Endlich – der Pelzig ist wieder unterwegs! Natürlich mit Cordhut, Radl und seiner zusammenklappbaren Freundschaftsbank, auf die er die Leute zum Interview, Ratschen, Schimpfen und Philosophieren bittet. Um angesichts von Klimakatastrophe, Pandemie und Krieg nicht endlos im Hamsterrad der Ohnmacht zu strampeln, tritt er kräftig in die Pedale. Fest entschlossen, den zentralen Fragen unserer Gesellschaft auf den Grund zu gehen. „Scheiß Macht!“ ist denn auch das knackige Motto der ersten von drei neuen Folgen „Beim Pelzig auf der Bank“. Die Fortsetzung des ausgezeichneten Roadmovie-Doku-Talkformats mit Kabarettist Frank-Markus Barwasser (62) startet heute um 20.15 Uhr auf 3sat.
Wie gut, dass es in Deutschland Gemeinden wie Machtlos, Freiheit oder Lieblos gibt. Da hat der Pelzig doch gleich ein konkretes Ziel für sein Fahrrad-Navi. Schwarz auf gelb steht’s auf dem Ortsschild, das der psychologisierende Franken-Freud im Fall von Machtlos am liebsten gewaltsam umlegen würde. Die Polizei verhindert’s, und Pelzig zieht weiter, klappt seine Bank aus und rückt dem Phänomen Macht auf die Pelle.

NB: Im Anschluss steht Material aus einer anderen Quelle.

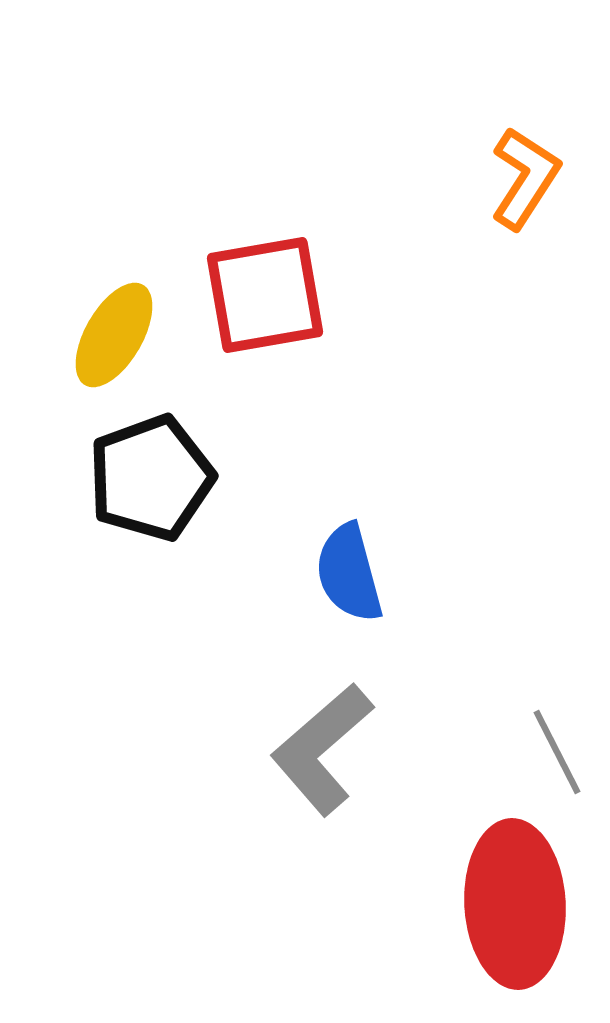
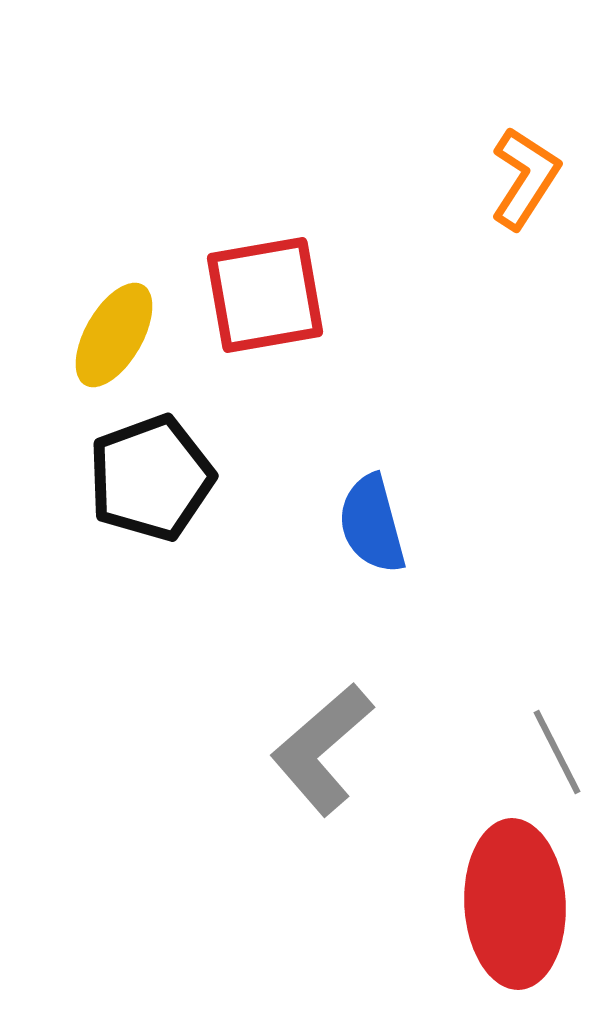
blue semicircle: moved 23 px right, 49 px up
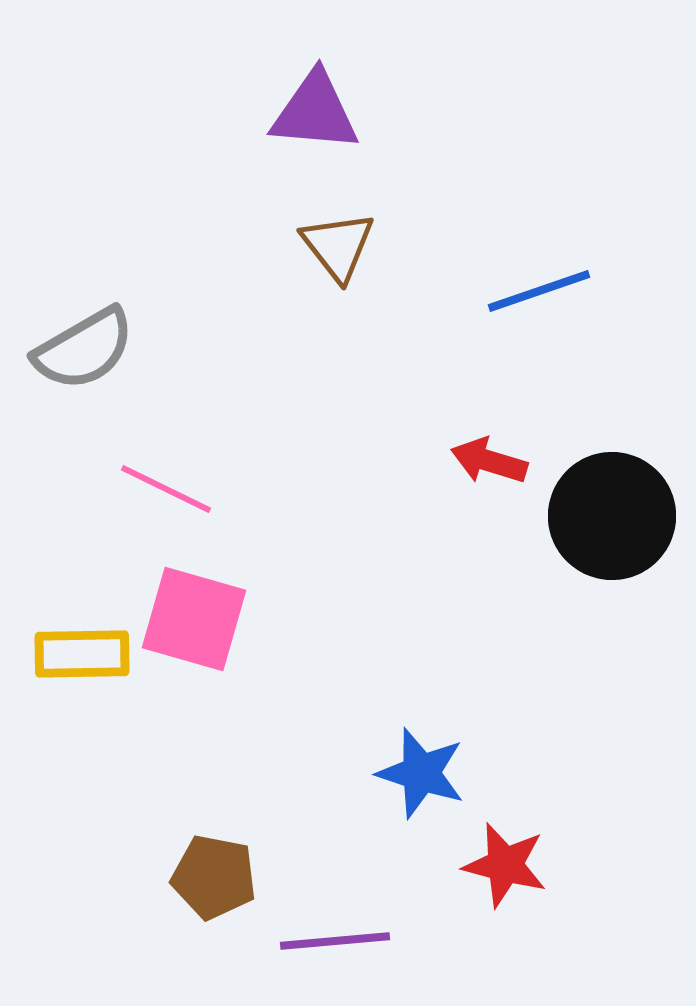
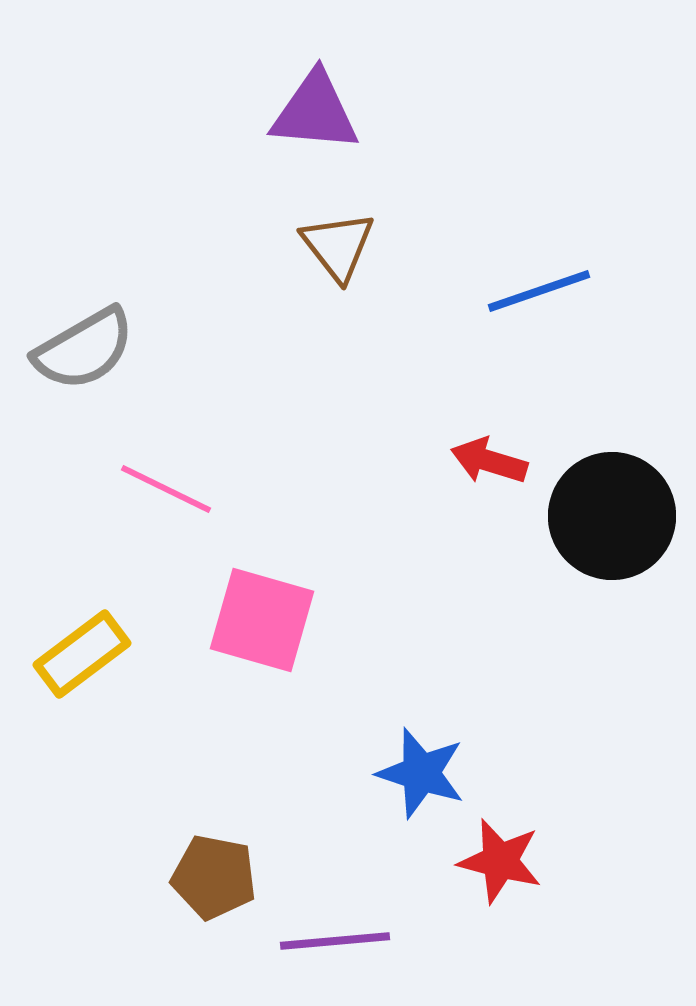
pink square: moved 68 px right, 1 px down
yellow rectangle: rotated 36 degrees counterclockwise
red star: moved 5 px left, 4 px up
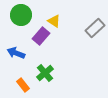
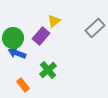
green circle: moved 8 px left, 23 px down
yellow triangle: rotated 48 degrees clockwise
blue arrow: moved 1 px right
green cross: moved 3 px right, 3 px up
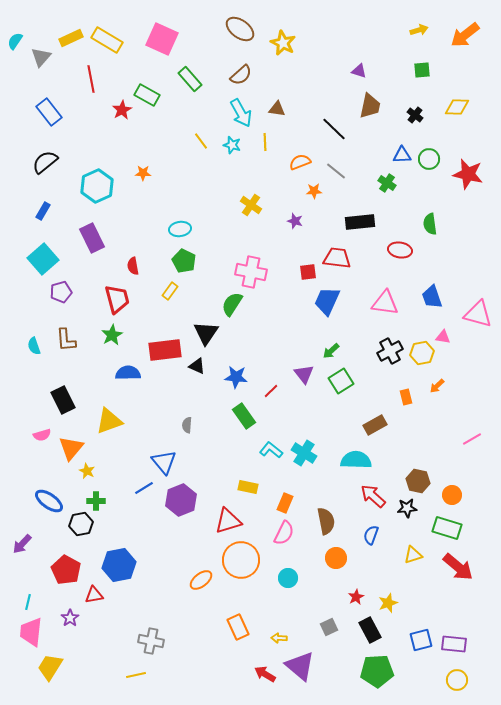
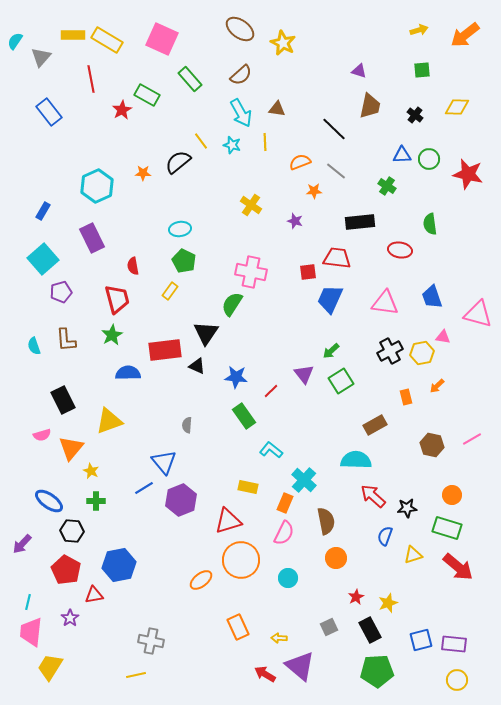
yellow rectangle at (71, 38): moved 2 px right, 3 px up; rotated 25 degrees clockwise
black semicircle at (45, 162): moved 133 px right
green cross at (387, 183): moved 3 px down
blue trapezoid at (327, 301): moved 3 px right, 2 px up
cyan cross at (304, 453): moved 27 px down; rotated 10 degrees clockwise
yellow star at (87, 471): moved 4 px right
brown hexagon at (418, 481): moved 14 px right, 36 px up
black hexagon at (81, 524): moved 9 px left, 7 px down; rotated 15 degrees clockwise
blue semicircle at (371, 535): moved 14 px right, 1 px down
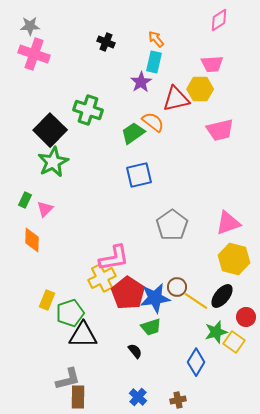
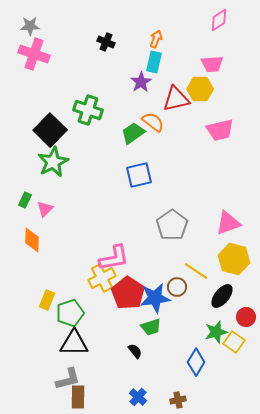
orange arrow at (156, 39): rotated 60 degrees clockwise
yellow line at (196, 301): moved 30 px up
black triangle at (83, 335): moved 9 px left, 8 px down
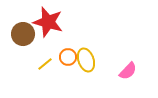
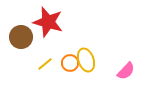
brown circle: moved 2 px left, 3 px down
orange circle: moved 2 px right, 6 px down
pink semicircle: moved 2 px left
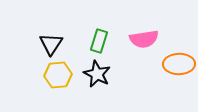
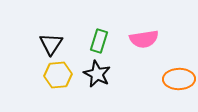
orange ellipse: moved 15 px down
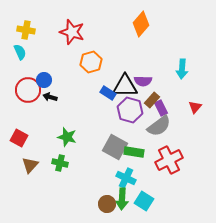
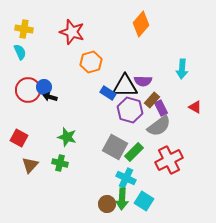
yellow cross: moved 2 px left, 1 px up
blue circle: moved 7 px down
red triangle: rotated 40 degrees counterclockwise
green rectangle: rotated 54 degrees counterclockwise
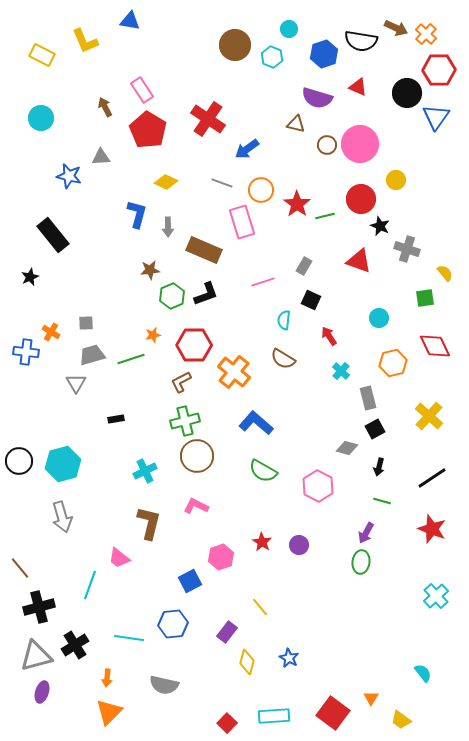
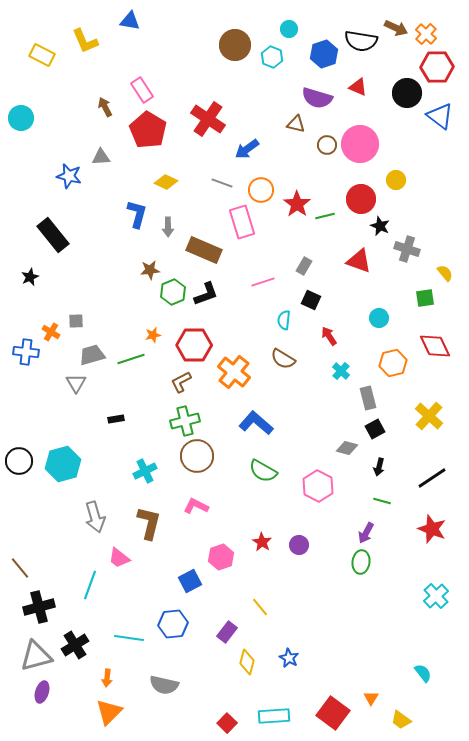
red hexagon at (439, 70): moved 2 px left, 3 px up
blue triangle at (436, 117): moved 4 px right, 1 px up; rotated 28 degrees counterclockwise
cyan circle at (41, 118): moved 20 px left
green hexagon at (172, 296): moved 1 px right, 4 px up
gray square at (86, 323): moved 10 px left, 2 px up
gray arrow at (62, 517): moved 33 px right
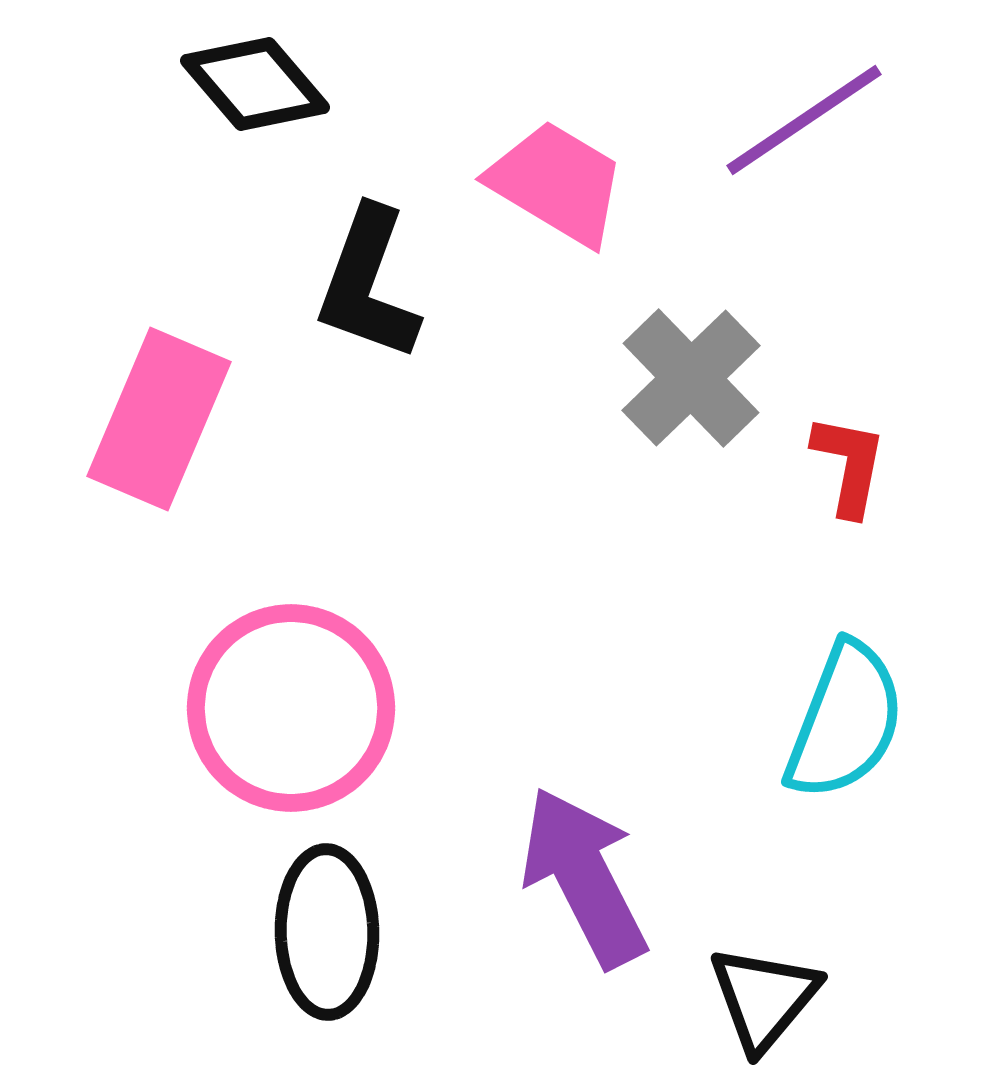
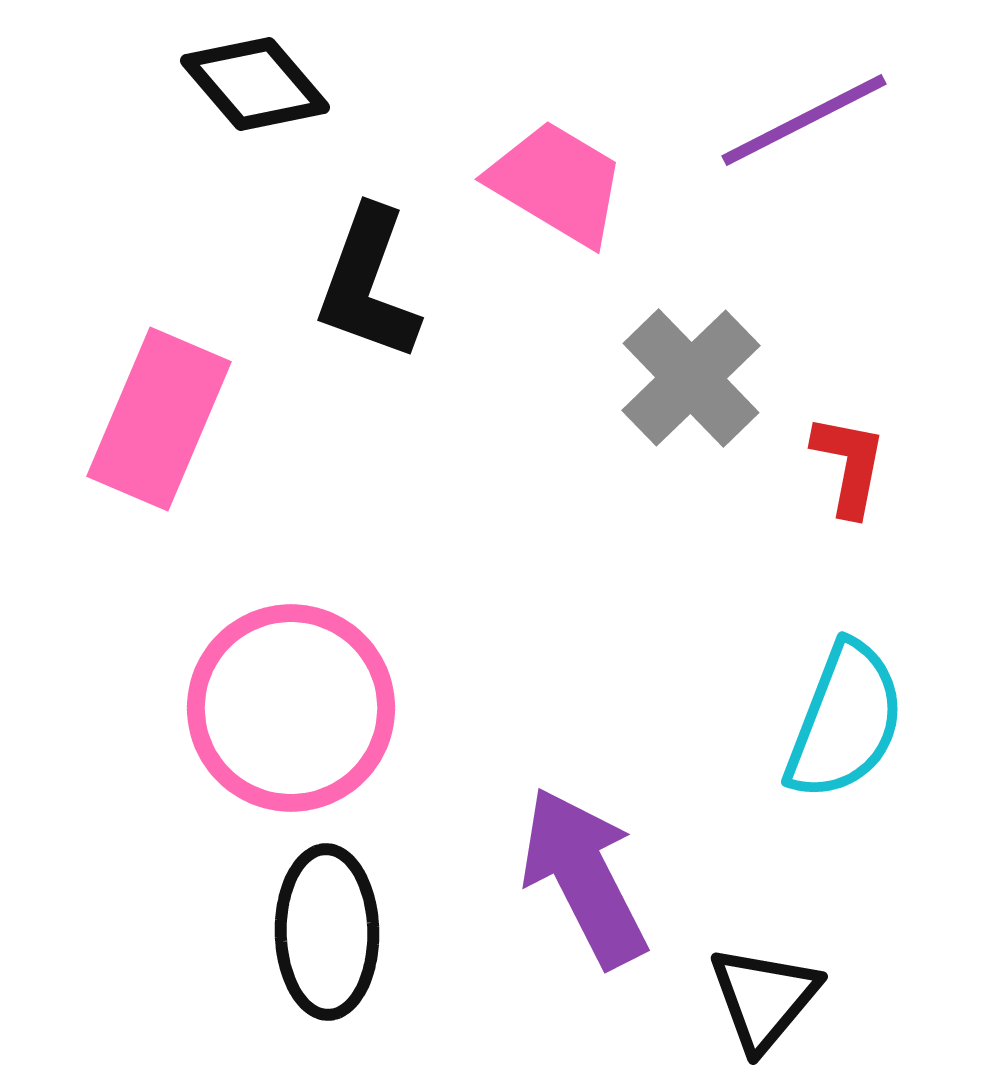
purple line: rotated 7 degrees clockwise
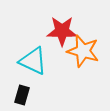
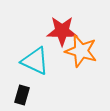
orange star: moved 2 px left
cyan triangle: moved 2 px right
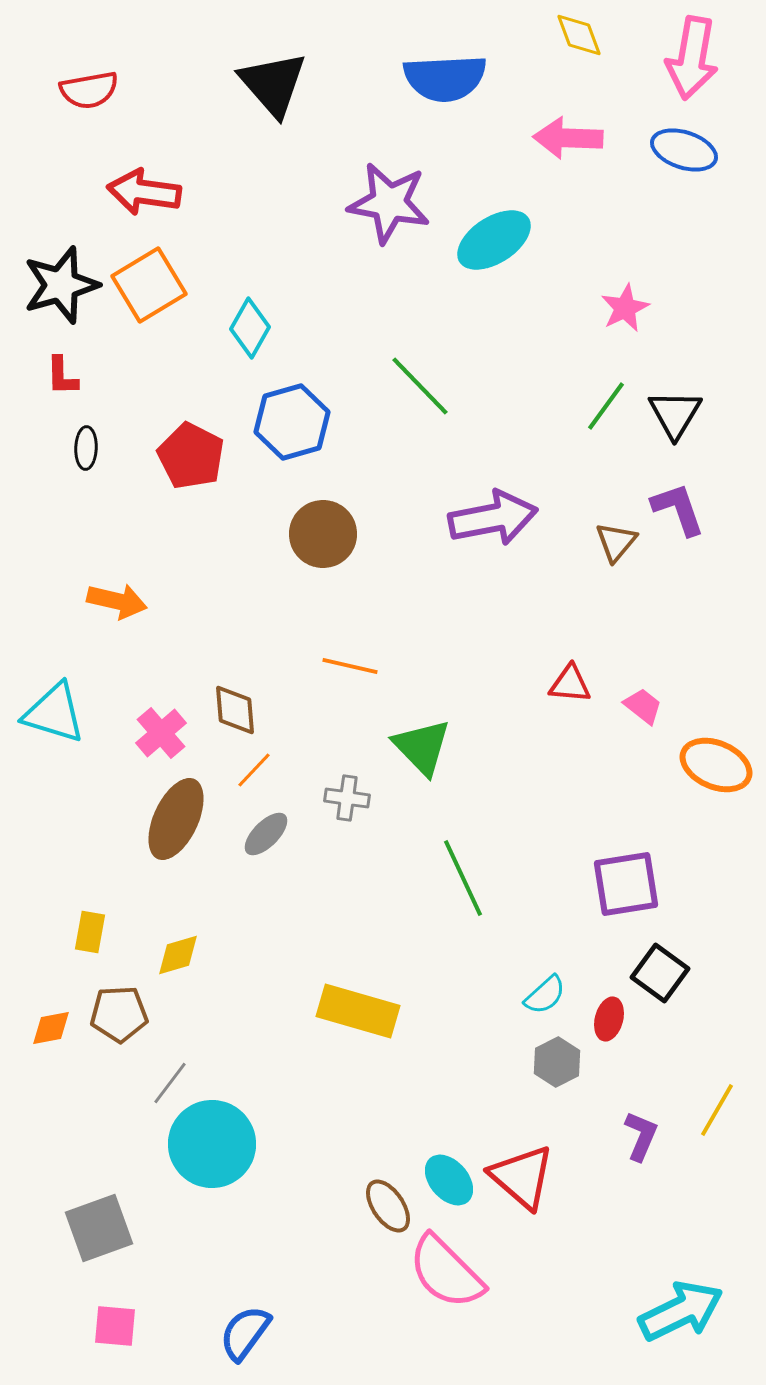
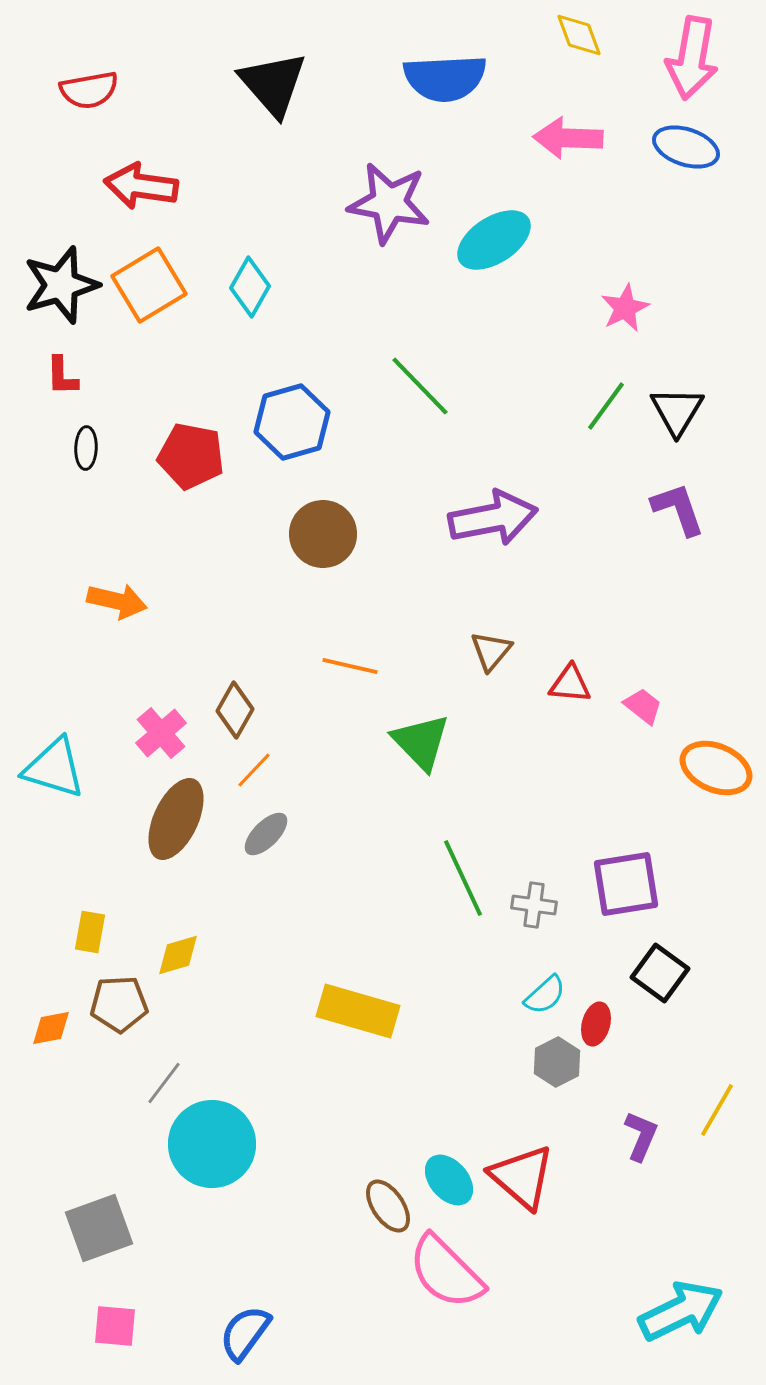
blue ellipse at (684, 150): moved 2 px right, 3 px up
red arrow at (144, 192): moved 3 px left, 6 px up
cyan diamond at (250, 328): moved 41 px up
black triangle at (675, 414): moved 2 px right, 3 px up
red pentagon at (191, 456): rotated 16 degrees counterclockwise
brown triangle at (616, 542): moved 125 px left, 109 px down
brown diamond at (235, 710): rotated 34 degrees clockwise
cyan triangle at (54, 713): moved 55 px down
green triangle at (422, 747): moved 1 px left, 5 px up
orange ellipse at (716, 765): moved 3 px down
gray cross at (347, 798): moved 187 px right, 107 px down
brown pentagon at (119, 1014): moved 10 px up
red ellipse at (609, 1019): moved 13 px left, 5 px down
gray line at (170, 1083): moved 6 px left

Und wer, wenn nicht Bayerns Ministerpräsident Markus Söder, wäre da als Ansprechpartner geeigneter? Im Schatten der Nürnberger Burg versucht Barwasser, in der Rolle der Kunstfigur Erwin Pelzig den Landesvater aus der Reserve zu locken. Ob man in der Politik nicht „a weng a Sau sein müsste, von wegen schmutziges Geschäft und so“. Und er, der Söder, sei ja „scho a rechter Rempler“.
Einschätzungen, die der Ministerpräsident nur mit hochgezogenen Augenbrauen und einem spöttischen Schmunzeln quittiert. Dass Söder manchmal in der Politik eine Instanz wie im Fußball vermisst, die Fouls ahndet, und sich dabei selbst als Stürmer sieht, der auf dem Weg zum Tor von anderen zu hart angegangen wird, entlockt nicht nur dem Pelzig ein herzhaftes Lachen.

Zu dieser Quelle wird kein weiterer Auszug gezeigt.